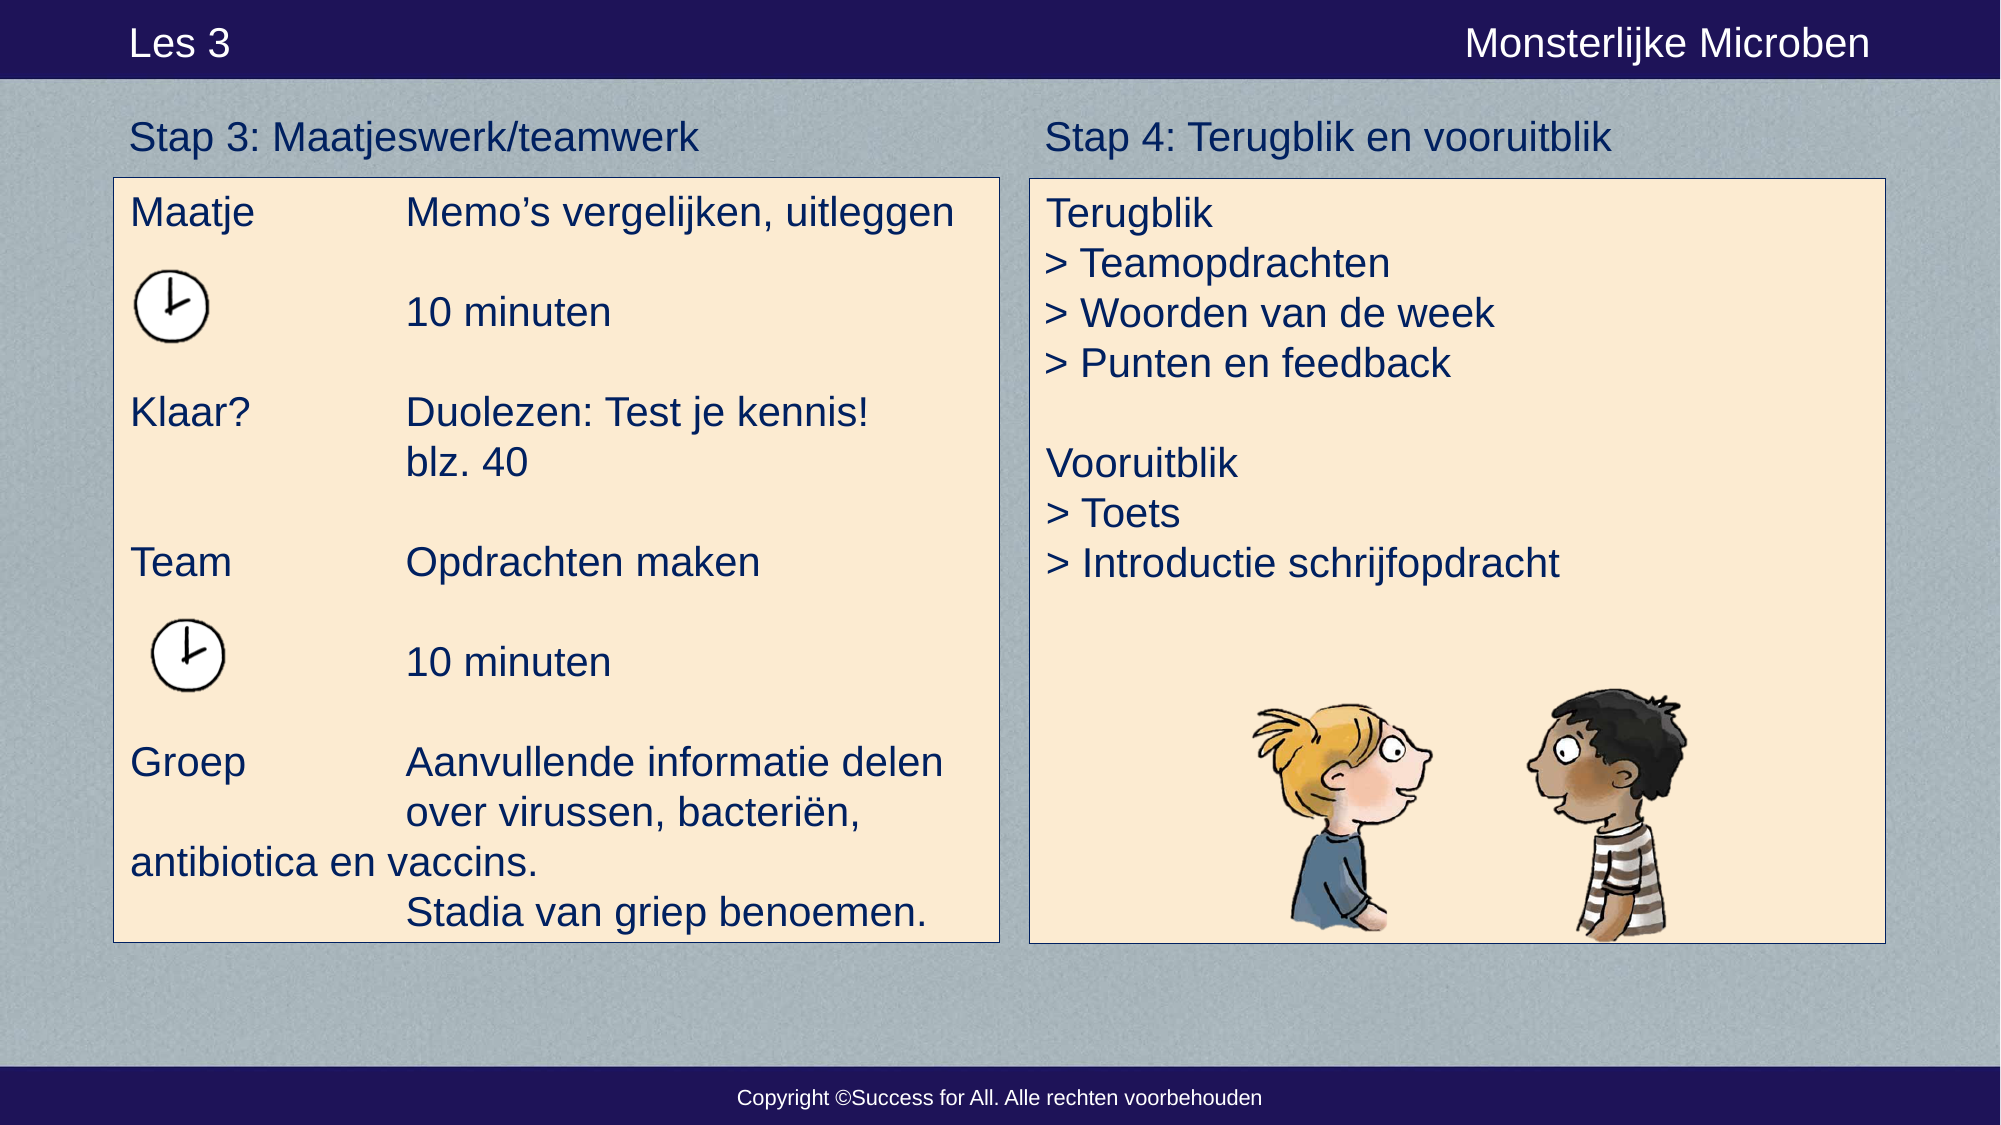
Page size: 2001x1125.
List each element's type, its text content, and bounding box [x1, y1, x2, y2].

text_box Copyright ©Success for All. Alle rechten voorbehouden [0, 1076, 2000, 1125]
picture [0, 0, 2001, 1125]
text_box Stap 3: Maatjeswerk/teamwerk [114, 102, 907, 168]
text_box Stap 4: Terugblik en vooruitblik [1029, 101, 1822, 167]
text_box Terugblik > Teamopdrachten > Woorden van de week > Punten en feedback Vooruitblik > Toets > Introductie schrijfopdracht [1029, 178, 1886, 944]
text_box Monsterlijke Microben [999, 8, 1886, 73]
text_box Les 3 [114, 8, 354, 73]
text_box Maatje Memo’s vergelijken, uitleggen 10 minuten Klaar? Duolezen: Test je kennis! blz. 40 Team Opdrachten maken 10 minuten Groep Aanvullende informatie delen over virussen, bacteriën, antibiotica en vaccins. Stadia van griep benoemen. [113, 177, 1000, 943]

________________________

Exercise aim:
Recopy the whole listing above precisely, excluding images.

Answer for the task:
Page size: 2001x1125.
List each element's type, its text content, and bounding box [x1, y1, x2, y2].

text_box Copyright ©Success for All. Alle rechten voorbehouden [0, 1076, 2000, 1125]
picture [0, 0, 2001, 1125]
text_box Stap 3: Maatjeswerk/teamwerk [114, 102, 907, 168]
text_box Stap 4: Terugblik en vooruitblik [1029, 101, 1822, 167]
text_box Terugblik > Teamopdrachten > Woorden van de week > Punten en feedback Vooruitblik > Toets > Introductie schrijfopdracht [1029, 178, 1886, 944]
text_box Monsterlijke Microben [999, 8, 1886, 73]
text_box Les 3 [114, 8, 354, 73]
text_box Maatje Memo’s vergelijken, uitleggen 10 minuten Klaar? Duolezen: Test je kennis! blz. 40 Team Opdrachten maken 10 minuten Groep Aanvullende informatie delen over virussen, bacteriën, antibiotica en vaccins. Stadia van griep benoemen. [113, 177, 1000, 943]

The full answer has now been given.